Thursday, March 24, 2005

The laundry room regularly crash lands in my kitchen sink, dear reader, and during these moments I tally the remaining days in my lease. 98, in case you’re wondering. I’m not sure what precisely causes my sink to fill with waste water from the washers upstairs. The planet’s axis needs to tilt just so, a string of people must consecutively wash their clothes, someone on a street corner sneezes, and all these factors intersect at a tender coordinate. On a weekly basis, apparently.

No place is perfect, that’s for sure, and in truth this is a good apartment, far better than the craphole of a place I used to rent. What’s interesting is the tension between reality and the marketed. The walls are concrete and virtually soundproof, declared my agent, yet they’re thin. It’s safe, yet residents have reportedly found their belongings missing. Maintained, yet burnt-out bulbs stay extinguished for days at a time.

If you ever find yourself in the baggage claim at Midway airport, look up at the monitors and you will see a colorful montage of Chicago’s best side, complete with theme song. Unrealistic? Perhaps, but it’d be foolish for the marketers to show, say, a drive-by shooting or a filthy El car.

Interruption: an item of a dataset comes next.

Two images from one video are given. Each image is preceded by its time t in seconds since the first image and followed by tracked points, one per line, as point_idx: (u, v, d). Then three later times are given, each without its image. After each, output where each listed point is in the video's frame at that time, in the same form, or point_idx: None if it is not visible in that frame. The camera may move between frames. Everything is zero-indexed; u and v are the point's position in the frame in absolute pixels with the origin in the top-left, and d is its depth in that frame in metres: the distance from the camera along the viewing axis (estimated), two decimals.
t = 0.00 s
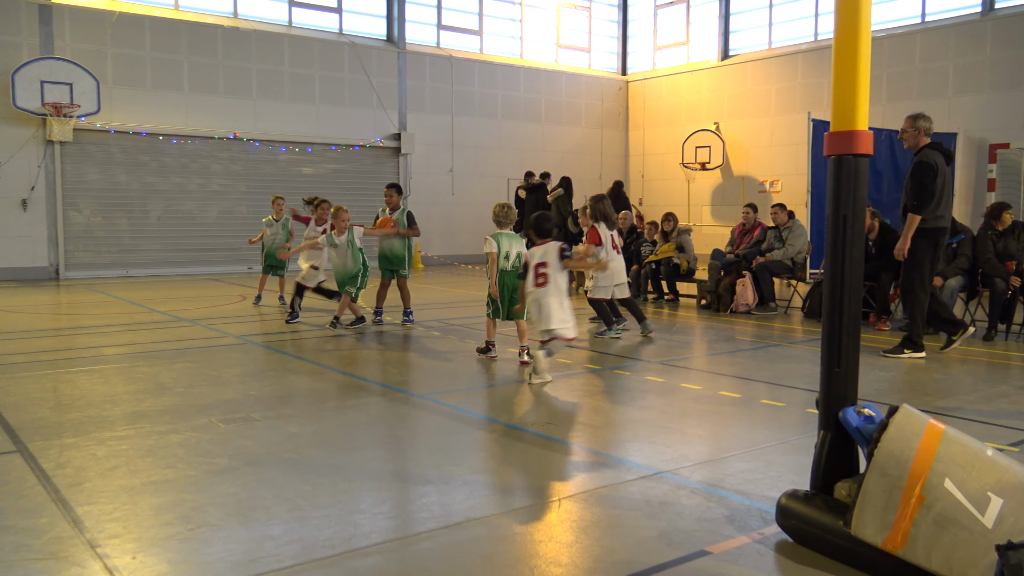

The grittier scenes definitely stand in starker relief, however. Guess what I saw at Target the other day? An obese woman sniveling, crying wretchedly because she couldn’t extract a DVD lodged in the shelf. I mean, geez, you look at a scene like that for too long and you start counting all your bathroom tiles and labeling them with crayon. Or how about the trail of dog droppings on the sidewalk, broken by the occasional footprint? Heavy mist after a slushy snowfall? Zoloft can’t hold a melted candle to this kind of thing.